Activities:
[a] Please rewrite the paragraph of the letter beginning "I am sorry for delay" as a short bulleted list that keeps its main facts.
[b] In the letter, which newspaper is proposed as a possible place to print the statement in a Sunday edition?

Page text:
........
I am sorry for delay in receiving your note of the 6th with enclosures in re: statement for Women's International League for Peace and Freedom. It has just reached me in Providence, R.I. where I am in attendance upon my sister. She had a "shock" ten days ago, is paralyzed on right side and quite helpless. Mind clear and no pain to speak of but it has been most difficult to get right Sanitarium care. She is now placed with satisfaction and I am plunged in deferred task of pledged "chapter" for new edition of a book. I have read carefully your statement. I approve of the publication of some statement in rebuttal of the "Spider-Web" and other calumnies. I would print in one sheet, cheaply, Alice Blackwell's excellent statement or else Mrs. Botts editorial in recent Woman Citizen in some subject to show that all Women's organizations have been slandered. I would add one two page pamphlet (not longer) to go with it to show that Women's International League for Peace and Freedom has been especially misrepresented. I think the briefer and more positive we make such statement the more likely it will be to get it read and its substance in the Press. I think the statement you kindly sent me is excellent. It should appear I think as an article in some paper or magazine. Would not the New York World print it in a Sunday edition? But for a "broadside," from very large distribution to all our members and to a list of members of other organizations, would not a shorter statement be more useful?
........
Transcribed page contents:
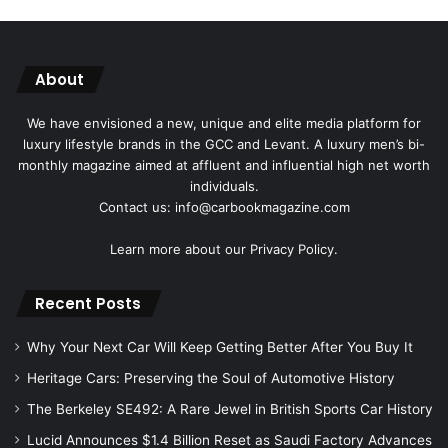
About
We have envisioned a new, unique and elite media platform for
luxury lifestyle brands in the GCC and Levant. A luxury men’s bi-
monthly magazine aimed at affluent and influential high net worth
individuals.
Contact us: info@carbookmagazine.com
Learn more about our
Privacy Policy.
Recent Posts
Why Your Next Car Will Keep Getting Better After You Buy It
Heritage Cars: Preserving the Soul of Automotive History
The Berkeley SE492: A Rare Jewel in British Sports Car History
Lucid Announces $1.4 Billion Reset as Saudi Factory Advances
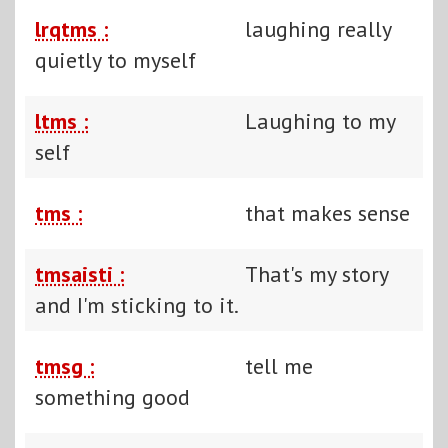
lrqtms :
laughing really
quietly to myself
ltms :
Laughing to my
self
tms :
that makes sense
tmsaisti :
That's my story
and I'm sticking to it.
tmsg :
tell me
something good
........
Outputs in order:
[a]
- The note of the 6th, with enclosures about a statement for the Women's International League for Peace and Freedom, was delayed. It reached the writer in Providence, R.I.
- The writer is there attending a sister who had a "shock" ten days ago. She is paralyzed on the right side and helpless, though her mind is clear. After difficulty, she is now placed in satisfactory sanitarium care.
- The writer is now busy with a pledged "chapter" for a new edition of a book.
- The writer approves publishing a statement in rebuttal of the "Spider-Web" and other calumnies.
- The suggestion is to print cheaply, on one sheet, either Alice Blackwell's statement or Mrs. Botts's editorial in the Woman Citizen, to show that all women's organizations have been slandered.
- A pamphlet of no more than two pages would go with it, showing that the League has been especially misrepresented.
- A briefer, more positive statement is more likely to be read and picked up by the Press.
- The statement that was sent is excellent and should appear as an article, perhaps in a Sunday edition of the New York World.
- For a broadside distributed widely to members and to other organizations, a shorter statement would be more useful.

[b] The New York World.